'As long as we’re entertained by sexual violence, we’ll continue to tolerate it'
This fall, the presidential candidates won’t be the only political leaders drawing eyes to primetime television. Vice President Joe Biden will make a guest appearance on Law and Order: Special Victims Unit to shine a brighter light on sexual violence. But while shows like SVU are taking steps to be part of the solution, more often than not sexual violence in television is used strictly for entertainment. With premiere season underway, and with the continued national spotlight on this important issue, entertainment television has the opportunity to make a positive difference in the prevention of sexual assault.
For most Americans, television shapes our first impressions of sexual violence, offering both a challenge and an opportunity to series creators. When done well, incorporating sexual violence into a story can effectively bring the issue to the forefront of public conversation, educating viewers about the negative impact on survivors and the role we can all play in preventing sexual violence. However, many programs struggle with how to appropriately treat sexual violence. In many instances, victims are forgotten by the end of an episode and rape is just a blip in the story arc. Or, something exploitative or abusive is brushed off or treated as a “gray area.”

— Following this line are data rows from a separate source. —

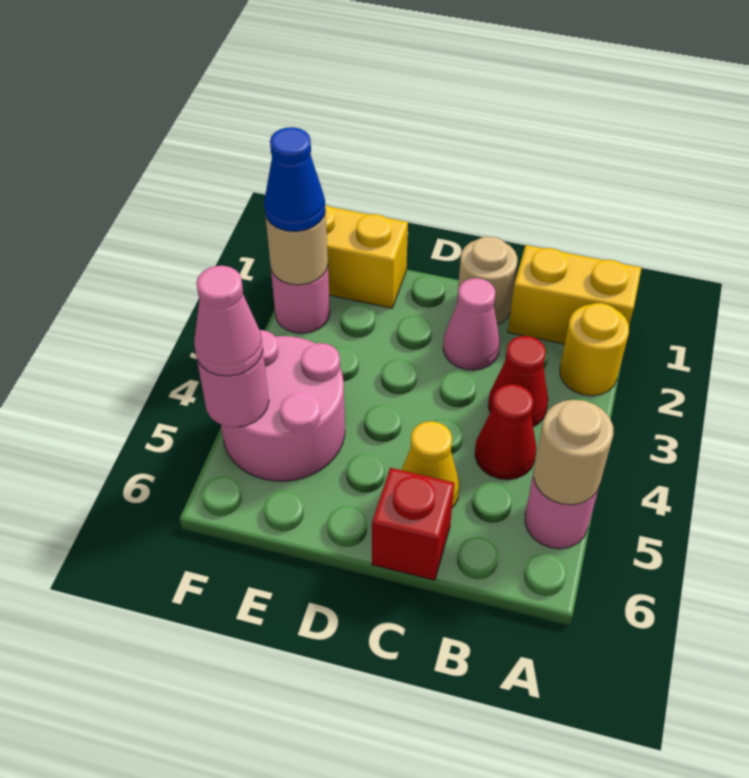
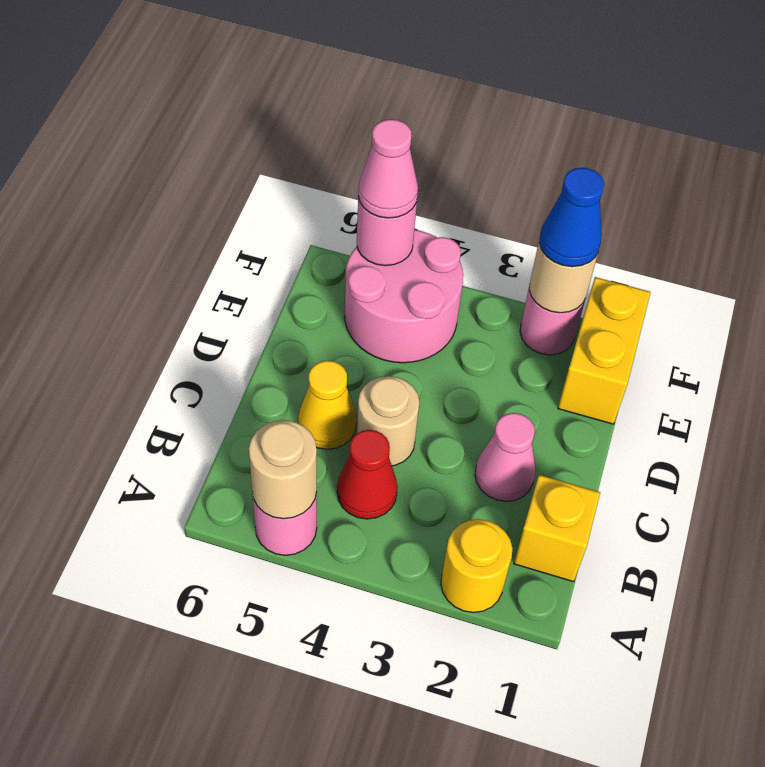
yellow brick A1:B1 level 1 -> yellow brick B1 level 1
red cone B3 level 1 -> none
tan round brick C1 level 1 -> tan round brick C4 level 1
red brick C6 level 1 -> none

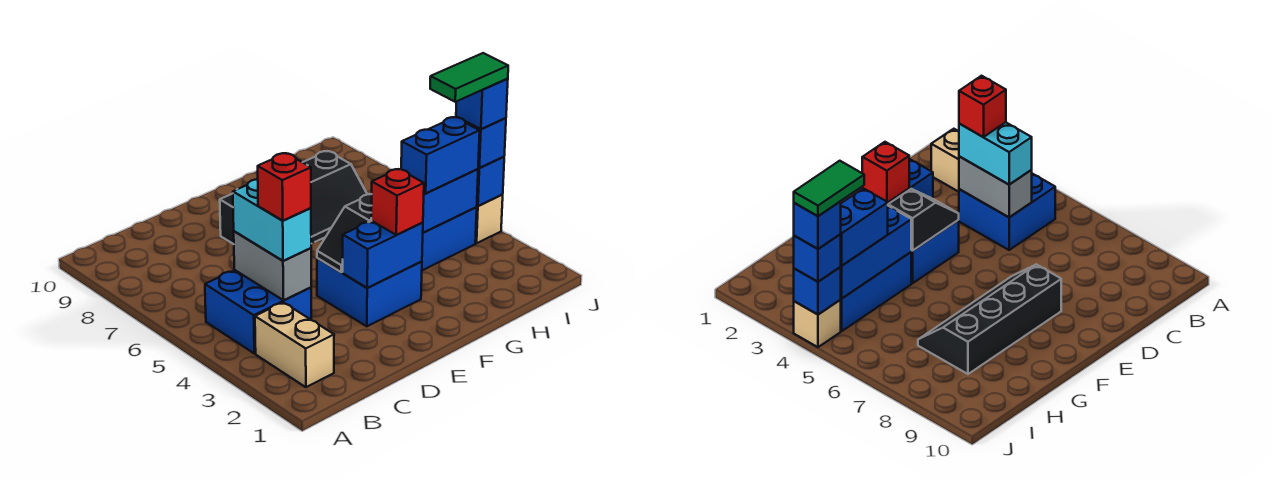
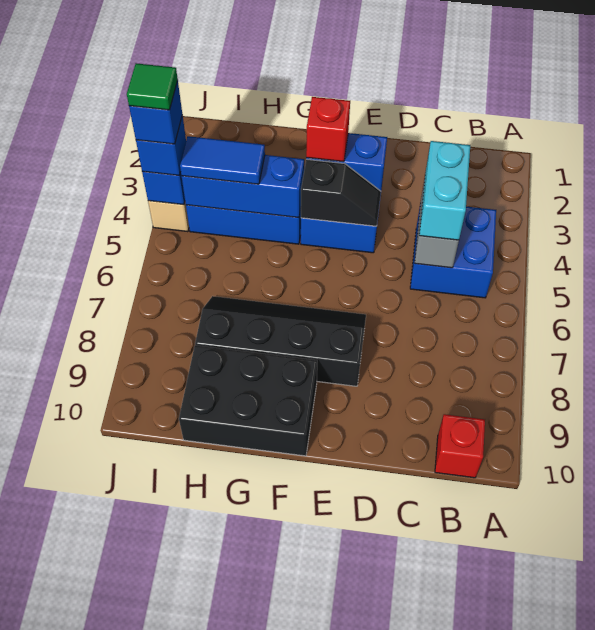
tan brick B2:B3 level 1 -> none
red brick C4 level 4 -> red brick B10 level 1
none -> black brick F9:H10 level 1
blue brick H4:I4 level 3 -> blue tile H4:I4 level 3
green tile I4:J4 level 5 -> green tile J4 level 5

Recently, certain series have been criticized for using sexual violence solely as a plot device. Game of Thrones, for example, has been called out for using Sansa Stark’s rape on her wedding night to give her an additional motive for revenge. Similarly, The Newsroom has been charged with using an episode on campus rape to drive dialogue about one man’s search for journalistic ethics, ultimately overshadowing the incident of sexual assault and the fallout for the victim.
When audiences repeatedly see a sanitized version of this very real and traumatic crime, sexual violence can become a normalized experience, undeserving of serious attention or care.
But the answer isn’t to simply eliminate sexual violence from shows. If we avoid the topic altogether, we risk skirting a serious and widespread problem that’s a reality for millions of women and men across the country. Weaving narratives on sexual violence into popular shows provides a powerful vehicle to raise awareness of the issue and the roles we all can play to prevent it. Doing so can give underrepresented, real-life victims the opportunity to relate to multi-dimensional characters.
So what specifically can program creators do to ensure they’re treating sexual assault in a constructive way?
First, writers, directors and producers should work to humanize victims by giving them strong voices, motivations and hopes beyond their assault. They should consult with experts who work with survivors, or with survivors themselves.
Second, television shows can commit to portraying a more realistic version of rape. Outlander aired an episode last year that focused on a brutal sexual assault, and was lauded for portraying the survivor’s pain and recovery throughout multiple episodes and seasons. By elaborating on survivors’ experiences during and after sexual assault and giving air time to the long-term impact on society as a whole, shows can help educate audiences about how harrowing it can be to report an incident of sexual violence, and provide examples of how to demonstrate support to survivors.
Third and most important, series and their contributors have a tremendous opportunity to join the prevention movement, driving greater momentum through television’s strong presence throughout society. Actors like Mariska Hargitay and Ashley Judd, along with famous guest stars like Vice President Biden, are already using their influence to shed greater light on prevention efforts. It’s time for the broader industry to take part by showcasing examples of healthy consent as well as the heroism of bystanders who intervene and others who stand up against sexual assault.
The influence of television on our cultural values is undeniable. As long as we’re entertained by sexual violence, we’ll continue to tolerate it. We applaud those shows that are using their platforms to advance the national conversation on this issue. It remains to be seen whether this season of television will sustain the normalization of sexual violence or help drive progress in how we address it—but we remain hopeful for the latter.